Exercise instructions >> Begin at the line below that has "Figure 6. ( a". Stop after the line that has "(a) Prevalence of", repeating each line exactly and leaving out the pictures.

Recorded information >>
☆ ☆ ☆ ☆ ☆ ☆ ☆
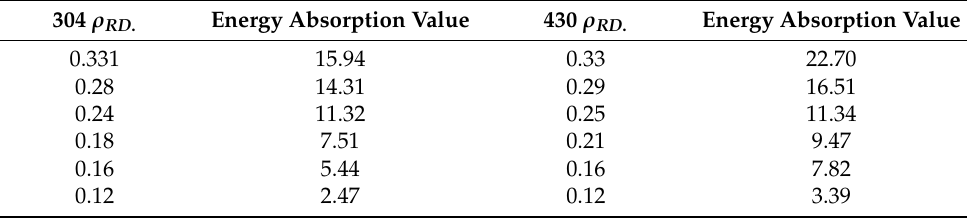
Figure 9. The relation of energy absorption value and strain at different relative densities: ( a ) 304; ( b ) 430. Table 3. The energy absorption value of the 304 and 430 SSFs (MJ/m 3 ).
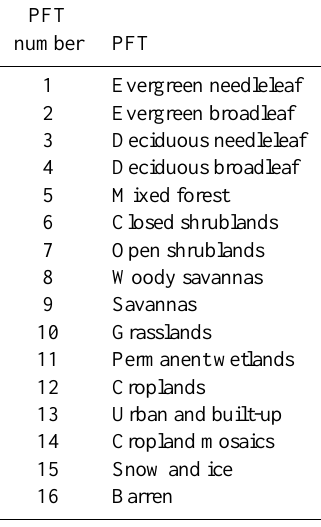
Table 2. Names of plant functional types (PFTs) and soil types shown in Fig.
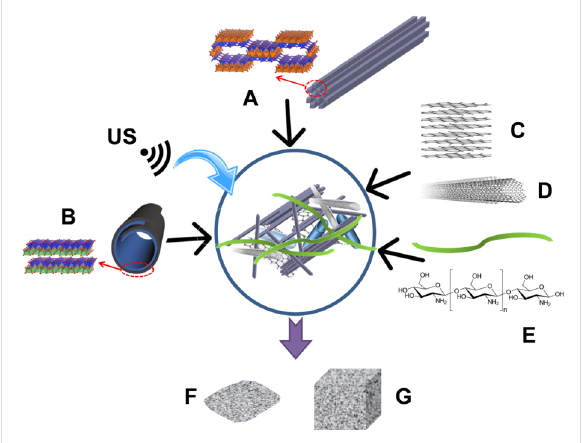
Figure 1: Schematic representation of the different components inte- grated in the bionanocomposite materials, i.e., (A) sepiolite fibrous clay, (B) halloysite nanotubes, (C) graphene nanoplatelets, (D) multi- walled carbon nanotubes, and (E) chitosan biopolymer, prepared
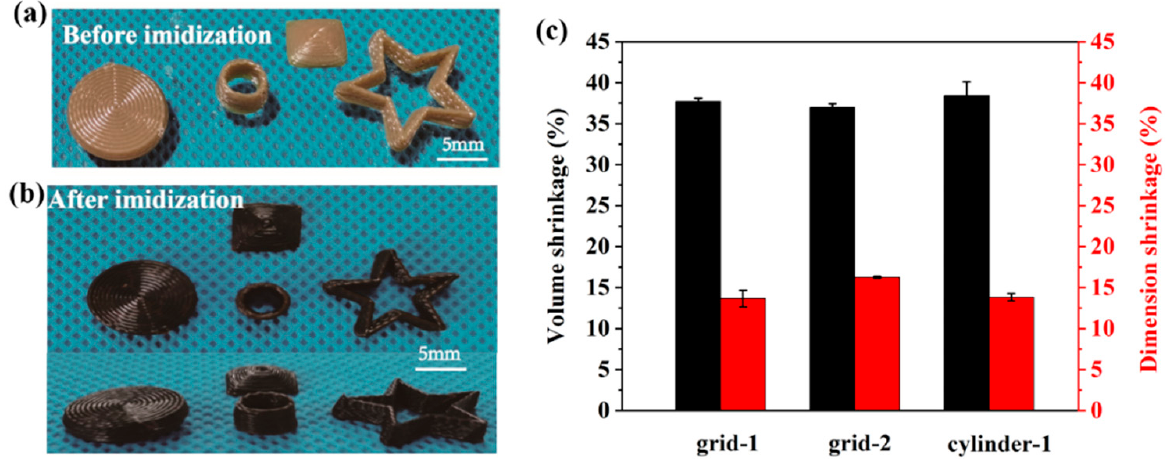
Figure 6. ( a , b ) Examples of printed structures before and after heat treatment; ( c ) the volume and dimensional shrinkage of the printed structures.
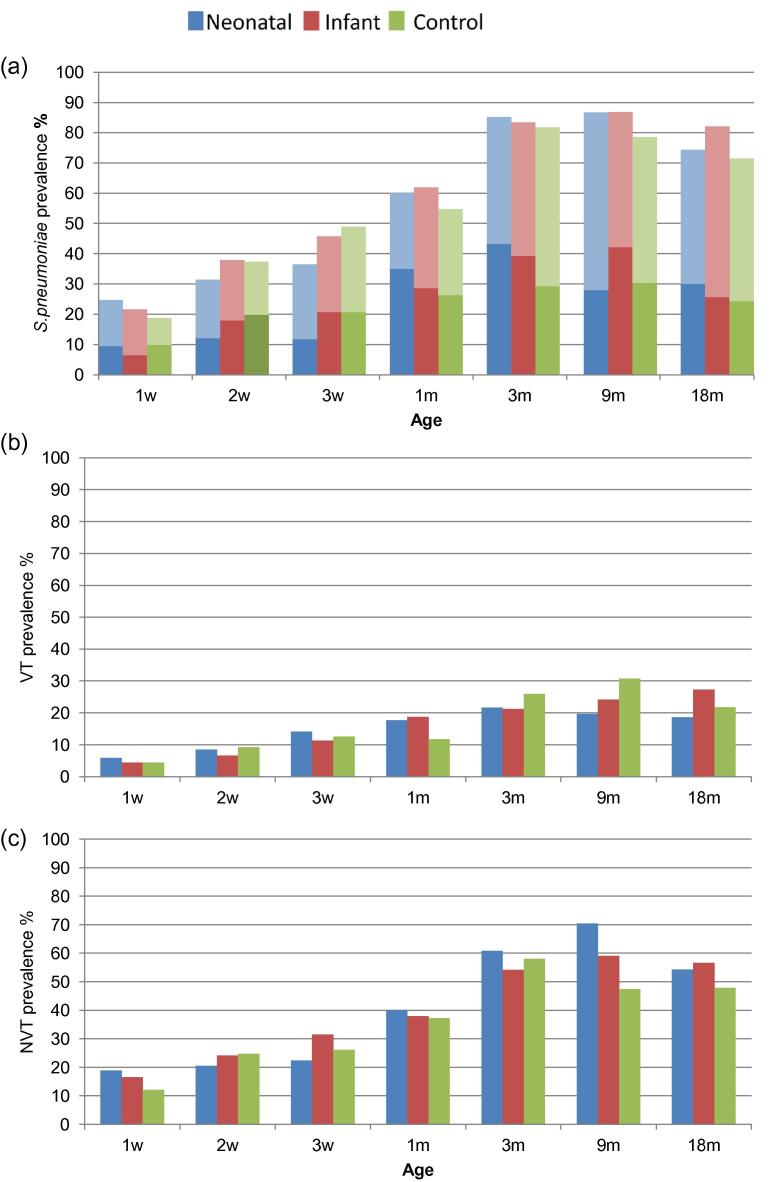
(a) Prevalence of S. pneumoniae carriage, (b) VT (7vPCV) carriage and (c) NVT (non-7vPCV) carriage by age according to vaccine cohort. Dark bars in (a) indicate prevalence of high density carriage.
☆ ☆ ☆ ☆ ☆ ☆ ☆
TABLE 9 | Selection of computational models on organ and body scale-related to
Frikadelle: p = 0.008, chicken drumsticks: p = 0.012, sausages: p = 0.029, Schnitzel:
☆ ☆ ☆ ☆ ☆ ☆ ☆
Answer >>
Figure 6. ( a , b ) Examples of printed structures before and after heat treatment; ( c ) the volume and dimensional shrinkage of the printed structures.
(a) Prevalence of S. pneumoniae carriage, (b) VT (7vPCV) carriage and (c) NVT (non-7vPCV) carriage by age according to vaccine cohort. Dark bars in (a) indicate prevalence of high density carriage.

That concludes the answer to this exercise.